Ey insan ve ey nefsim, muhakkak bil ki: Cenâb-ı Hakk’ın sana in’am ettiği vücûdun, cismin, a’zaların, malın ve hayvânâtın ibâhadır, temlik değildir. Yâni, istifaden için kendi mülkünü senin eline vermiş, istifade et diye ibâha etmiş. Senin gibi, idare etmekten hakîkaten âciz ve tedbirden cidden cahil bir şahsa temlik etmemiş. Çünkü, mülk olarak verse idi, idaresini sana bırakmak lâzım gelirdi.

Acaba en kolay, en zâhir ve dâire-i ihtiyar ve şuurda dâhil olan bir midenin idaresini yapamadığın halde; nasıl göz ve kulak gibi dâire-i ihtiyar ve şuurun hâricinde idare isteyen şeylere mâlik olabilirsin?

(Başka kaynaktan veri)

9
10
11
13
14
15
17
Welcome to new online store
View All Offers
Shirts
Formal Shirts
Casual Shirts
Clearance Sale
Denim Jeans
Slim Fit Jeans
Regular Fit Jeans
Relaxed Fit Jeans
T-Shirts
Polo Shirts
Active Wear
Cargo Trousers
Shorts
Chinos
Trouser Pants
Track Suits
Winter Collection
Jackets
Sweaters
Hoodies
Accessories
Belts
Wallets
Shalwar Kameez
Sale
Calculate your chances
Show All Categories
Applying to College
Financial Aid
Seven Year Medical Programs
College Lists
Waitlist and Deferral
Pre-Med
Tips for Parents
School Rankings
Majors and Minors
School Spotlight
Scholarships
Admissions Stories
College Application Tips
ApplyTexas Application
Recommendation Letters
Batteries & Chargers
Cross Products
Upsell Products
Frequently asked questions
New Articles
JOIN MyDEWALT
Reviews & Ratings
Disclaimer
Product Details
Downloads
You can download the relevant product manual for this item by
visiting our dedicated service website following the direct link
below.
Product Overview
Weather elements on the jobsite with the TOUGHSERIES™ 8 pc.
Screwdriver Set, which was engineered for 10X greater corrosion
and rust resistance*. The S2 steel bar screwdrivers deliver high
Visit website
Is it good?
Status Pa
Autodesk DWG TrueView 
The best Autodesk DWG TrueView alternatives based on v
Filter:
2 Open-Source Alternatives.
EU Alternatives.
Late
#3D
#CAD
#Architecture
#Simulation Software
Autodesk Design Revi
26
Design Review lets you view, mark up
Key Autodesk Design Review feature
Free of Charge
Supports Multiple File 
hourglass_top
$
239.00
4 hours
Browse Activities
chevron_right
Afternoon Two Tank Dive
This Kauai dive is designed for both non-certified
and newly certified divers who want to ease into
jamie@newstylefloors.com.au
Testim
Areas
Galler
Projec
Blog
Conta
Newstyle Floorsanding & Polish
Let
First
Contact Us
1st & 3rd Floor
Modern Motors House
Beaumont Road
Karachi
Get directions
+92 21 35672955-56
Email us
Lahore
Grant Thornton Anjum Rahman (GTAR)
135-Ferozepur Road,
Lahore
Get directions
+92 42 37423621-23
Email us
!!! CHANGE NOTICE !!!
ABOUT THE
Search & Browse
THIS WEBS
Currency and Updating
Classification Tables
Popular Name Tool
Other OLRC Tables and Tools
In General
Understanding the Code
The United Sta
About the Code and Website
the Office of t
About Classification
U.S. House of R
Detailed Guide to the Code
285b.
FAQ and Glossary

Mâdem sana verilen hayat ve hayatın levâzımatı temlik değil, ibâhadır. Elbette ibahanın düstûruyla hareket etmek lâzımdır. Yâni nasıl bir zât, ziyafete misafirleri davet eder. Onlara, meclis ziyafetindeki eşyadan ve ziyafetten istifadeyi ibâha ediyor, temlik etmiyor. İbaha ve ziyafetin kaidesi ise; mihmandarın rızası dâhilinde tasarruf etmektir. Öyle ise israf edemez, başkasına ikrâm edemez, sofradan kaldırıp başkasına sadaka veremez, dökemez, zâyi’ edemez. Eğer temlik olsa idi, yapabilirdi ve kendi arzusuyla hareket edebilirdi.

Aynen bunun gibi; Cenâb-ı Hak sana ibaha sûretinde verdiği hayatı intihar ile hâtime çekemezsin, gözünü çıkaramazsın ve ma’nen gözü kör etmek demek olan gözü verenin rızası hâricinde harama sarfedemezsin... Ve hâkezâ kulağı ve dili ve bunlar gibi cihâzâtı harama sarfetmekle ma’nen öldüremezsin. Ve eti yenilmeyen hayvanını lüzumsuz tâzib edip katledemezsin. Ve hâkeza.

Bütün sana verilen ni’metler, bu misafirhâne-i dünyanın sâhibi olan Mihmandar-ı Kerîm-i Zülcelâl’in kavanin-i şerîatı dâiresinde tasarruf etmek gerektir.